- [SOURCE MATERIAL]
_ _ _

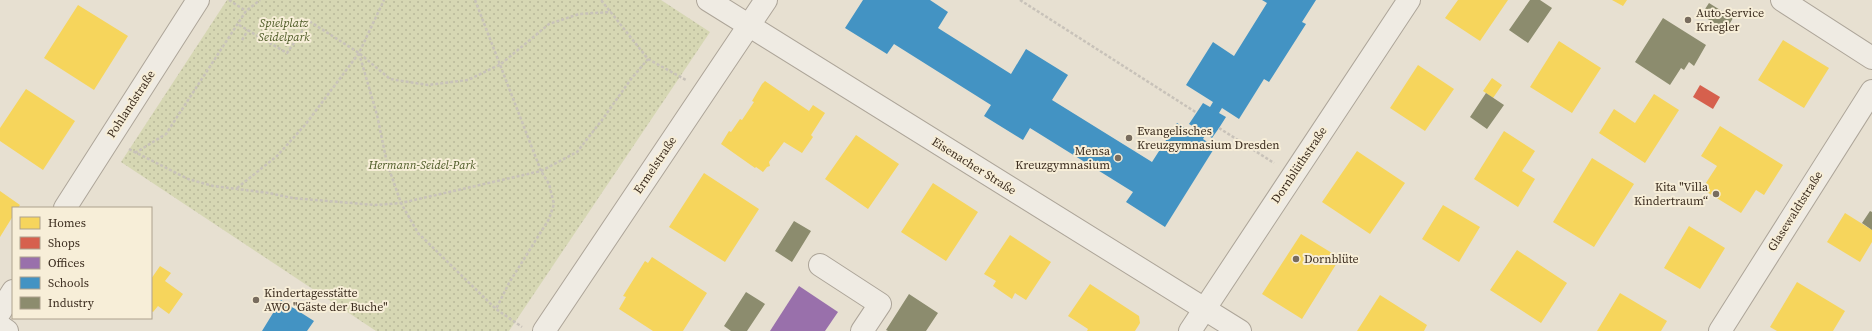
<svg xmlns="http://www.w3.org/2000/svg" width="1872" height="331" font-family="'Source Serif 4',serif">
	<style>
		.park { fill: url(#park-dots) }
		.homes { fill: #f6d55c }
		.shops { fill: #d6604d }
		.offices { fill: #9970ab }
		.schools { fill: #4393c3 }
		.industry { fill: #8c8c6e }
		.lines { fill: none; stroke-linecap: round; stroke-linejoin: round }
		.minor-casing { stroke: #ada599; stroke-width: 24 }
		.path { stroke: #c8c2b9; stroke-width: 2.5; stroke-dasharray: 3 2; stroke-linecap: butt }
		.minor { stroke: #efebe3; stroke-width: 22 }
		.poi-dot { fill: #786c5e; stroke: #f7eed8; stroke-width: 1.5 }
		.labels { text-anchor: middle; stroke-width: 4; stroke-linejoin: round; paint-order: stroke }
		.poi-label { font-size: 12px; fill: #3d2e20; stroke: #f7eed8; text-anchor: start }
		.park-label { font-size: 12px; font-style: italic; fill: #4d5a26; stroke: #f7eed8 }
		.street-label { font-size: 12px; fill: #3d2e20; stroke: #f7eed8 }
	</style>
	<defs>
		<pattern id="park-dots" width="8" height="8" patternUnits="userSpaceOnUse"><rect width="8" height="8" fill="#d6d7b3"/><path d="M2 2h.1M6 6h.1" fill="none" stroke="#b9b99a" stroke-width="1.8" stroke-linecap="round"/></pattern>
	</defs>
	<rect width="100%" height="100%" fill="#e7e0d1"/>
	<path class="park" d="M227,0H661L710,32L509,331H376L121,162Z"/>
	<path class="homes" d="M1458,0H1508L1480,41L1445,18Z
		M1612,0H1627L1623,6Z
		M78,5L128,36L94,90L44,58Z
		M1783,40L1829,68L1804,108L1758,80Z
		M1559,41L1601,68L1572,113L1530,87Z
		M1418,65L1454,89L1425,131L1390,108Z
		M1492,78L1502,85L1493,98L1483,91Z
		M765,81L809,111L813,105L825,113L811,135L813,137L802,153L784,142L769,162L770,166L767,167L763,172L756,167L755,168L721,144L729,131L731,132L740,119L742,120L754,102L752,101L762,84Z
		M26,89L75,121L43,170L0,141V128Z
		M1654,94L1679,110L1645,163L1599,133L1614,109L1635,123Z
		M1720,126L1783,165L1764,195L1756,190L1741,213L1702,189L1717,166L1701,156Z
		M1504,131L1535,151L1522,171L1535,179L1518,207L1474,179Z
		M856,135L899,164L868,209L825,179Z
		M1357,151L1405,183L1370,234L1322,202Z
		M1592,158L1634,184L1594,247L1553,222Z
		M704,173L759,209L725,262L669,227Z
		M933,183L978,212L946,261L901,232Z
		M0,191L20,205L18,208H13V216L0,237Z
		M1443,205L1480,227L1459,262L1422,239Z
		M1845,213L1872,230V242L1860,262L1827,242Z
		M1689,226L1725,248L1700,289L1664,268Z
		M1301,234L1340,258L1302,319L1262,294Z
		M1010,235L1051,262L1026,300L1015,293L1012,299L993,286L996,281L984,274Z
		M1517,250L1567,283L1541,323L1490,290Z
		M652,257L707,293L683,331H653L619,309L626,297L623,296L645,261L648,263Z
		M160,266L171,273L165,281L183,294L169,314L158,306L153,312L151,311V279Z
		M1797,282L1845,311L1833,331H1777L1770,327Z
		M1090,284L1139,316L1140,323L1135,331H1087L1088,329L1068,316Z
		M1620,293L1667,321L1661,331H1597Z
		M1380,295L1427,325L1424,331H1357Z"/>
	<path class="shops" d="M1700,85L1720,97L1713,109L1693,97Z"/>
	<path class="offices" d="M799,286L838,312L825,331H770Z"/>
	<path class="schools" d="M863,0H930L948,12L938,28L1011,74L1026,49L1068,75L1052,100L1152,162L1177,123L1193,133L1196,128L1189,124L1203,103L1210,107L1213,102L1186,85L1213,42L1234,56L1267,3L1262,0H1316L1302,22L1306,24L1269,82L1264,79L1239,119L1222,108L1219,113L1226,117L1219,128L1212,138L1206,134L1203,139L1215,147L1165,227L1126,202L1133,192L1030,128L1023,140L984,116L991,105L894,44L887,54L845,28Z
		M281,300L314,321L307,331H262Z"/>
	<path class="industry" d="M1530,0H1540L1552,8L1528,43L1509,30Z
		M1709,3L1733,18L1726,30L1701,15Z
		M1663,18L1706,45L1694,66L1689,62L1684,70L1681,68L1670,85L1635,62Z
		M1486,93L1504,105L1487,129L1470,117Z
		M1870,211L1872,212V230L1862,223Z
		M794,221L811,231L792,262L775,251Z
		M746,292L765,304L747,331H731L724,326Z
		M909,294L938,313L926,331H888L886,330Z"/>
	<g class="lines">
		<g class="minor-casing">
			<path id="minor" d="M708,0L1240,331
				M1782,0L1872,58
				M65,208L198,0
				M820,265L880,304L862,331
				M0,312L13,291
				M0,326L7,331
				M544,331L766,0
				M1190,331L1409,0
				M1720,331L1872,91"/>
		</g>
		<path class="path" d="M229,0L246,11
			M475,0L541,171L549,184L554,204L549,219L509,283L496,309
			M1020,0L1197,113
			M239,25L287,53L309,21L359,53L390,79L428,85L468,80L501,64L549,24L579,14L611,12
			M242,40L248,30
			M359,53L377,115L387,163L401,203L418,233L496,309L522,327
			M648,59L686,80
			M1219,128L1274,163
			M129,149L188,179L213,186L269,193L292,198L375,205L401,203L541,171L577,152L602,120L631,79L648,59L601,0
			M135,153L166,134L246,11L260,0
			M237,188L277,156L305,125L359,53L384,0"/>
		<use href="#minor" class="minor"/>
	</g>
	<g class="poi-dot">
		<circle cx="1688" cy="20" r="4"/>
		<circle cx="1129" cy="138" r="4"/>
		<circle cx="1118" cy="158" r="4"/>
		<circle cx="1716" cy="194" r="4"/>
		<circle cx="1296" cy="259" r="4"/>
		<circle cx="256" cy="300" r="4"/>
	</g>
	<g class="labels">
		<g class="poi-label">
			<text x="1696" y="17">Auto-Service<tspan x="1696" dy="14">Kriegler</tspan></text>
			<text x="1137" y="135">Evangelisches<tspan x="1137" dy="14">Kreuzgymnasium Dresden</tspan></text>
			<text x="1110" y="155" text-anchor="end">Mensa<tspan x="1110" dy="14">Kreuzgymnasium</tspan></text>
			<text x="1708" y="191" text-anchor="end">Kita "Villa<tspan x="1708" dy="14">Kindertraum“</tspan></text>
			<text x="1304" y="263">Dornblüte</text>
			<text x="264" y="297">Kindertagesstätte<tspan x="264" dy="14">AWO "Gäste der Buche"</tspan></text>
		</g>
		<g class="park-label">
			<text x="284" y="27">Spielplatz<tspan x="284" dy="14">Seidelpark</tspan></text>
			<text x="422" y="169">Hermann-Seidel-Park</text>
		</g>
		<g class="street-label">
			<text transform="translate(131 104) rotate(-57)" y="4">Pohlandstraße</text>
			<text transform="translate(655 165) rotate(-56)" y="4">Ermelstraße</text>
			<text transform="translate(1299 165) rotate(-56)" y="4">Dornblüthstraße</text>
			<text transform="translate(974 166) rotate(32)" y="4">Eisenacher Straße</text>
			<text transform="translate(1795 211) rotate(-58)" y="4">Glasewaldtstraße</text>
		</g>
	</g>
	<rect x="12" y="207" width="140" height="112" fill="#f7eed8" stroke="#ada18e"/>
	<rect x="20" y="217" width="20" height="12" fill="#f6d55c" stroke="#ada18e"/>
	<text x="48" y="227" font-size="12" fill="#3d2e20">Homes</text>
	<rect x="20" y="237" width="20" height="12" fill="#d6604d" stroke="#ada18e"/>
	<text x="48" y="247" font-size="12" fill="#3d2e20">Shops</text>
	<rect x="20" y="257" width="20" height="12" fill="#9970ab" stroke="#ada18e"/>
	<text x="48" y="267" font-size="12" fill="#3d2e20">Offices</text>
	<rect x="20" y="277" width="20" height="12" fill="#4393c3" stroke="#ada18e"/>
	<text x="48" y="287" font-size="12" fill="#3d2e20">Schools</text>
	<rect x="20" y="297" width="20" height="12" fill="#8c8c6e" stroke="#ada18e"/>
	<text x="48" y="307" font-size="12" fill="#3d2e20">Industry</text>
</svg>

_ _ _

- [EXERCISE REQUIREMENTS] Your task for the entries above: copy exactly the span starting with the line with "middle; stroke-width: 4;" and going on through the line with "M1654,94L1679,110L1645,163L1599,133L1614,109L1635,123Z", both lines included, and nothing else.

- [RESULT OF THE TASK]
		.labels { text-anchor: middle; stroke-width: 4; stroke-linejoin: round; paint-order: stroke }
		.poi-label { font-size: 12px; fill: #3d2e20; stroke: #f7eed8; text-anchor: start }
		.park-label { font-size: 12px; font-style: italic; fill: #4d5a26; stroke: #f7eed8 }
		.street-label { font-size: 12px; fill: #3d2e20; stroke: #f7eed8 }
	</style>
	<defs>
		<pattern id="park-dots" width="8" height="8" patternUnits="userSpaceOnUse"><rect width="8" height="8" fill="#d6d7b3"/><path d="M2 2h.1M6 6h.1" fill="none" stroke="#b9b99a" stroke-width="1.8" stroke-linecap="round"/></pattern>
	</defs>
	<rect width="100%" height="100%" fill="#e7e0d1"/>
	<path class="park" d="M227,0H661L710,32L509,331H376L121,162Z"/>
	<path class="homes" d="M1458,0H1508L1480,41L1445,18Z
		M1612,0H1627L1623,6Z
		M78,5L128,36L94,90L44,58Z
		M1783,40L1829,68L1804,108L1758,80Z
		M1559,41L1601,68L1572,113L1530,87Z
		M1418,65L1454,89L1425,131L1390,108Z
		M1492,78L1502,85L1493,98L1483,91Z
		M765,81L809,111L813,105L825,113L811,135L813,137L802,153L784,142L769,162L770,166L767,167L763,172L756,167L755,168L721,144L729,131L731,132L740,119L742,120L754,102L752,101L762,84Z
		M26,89L75,121L43,170L0,141V128Z
		M1654,94L1679,110L1645,163L1599,133L1614,109L1635,123Z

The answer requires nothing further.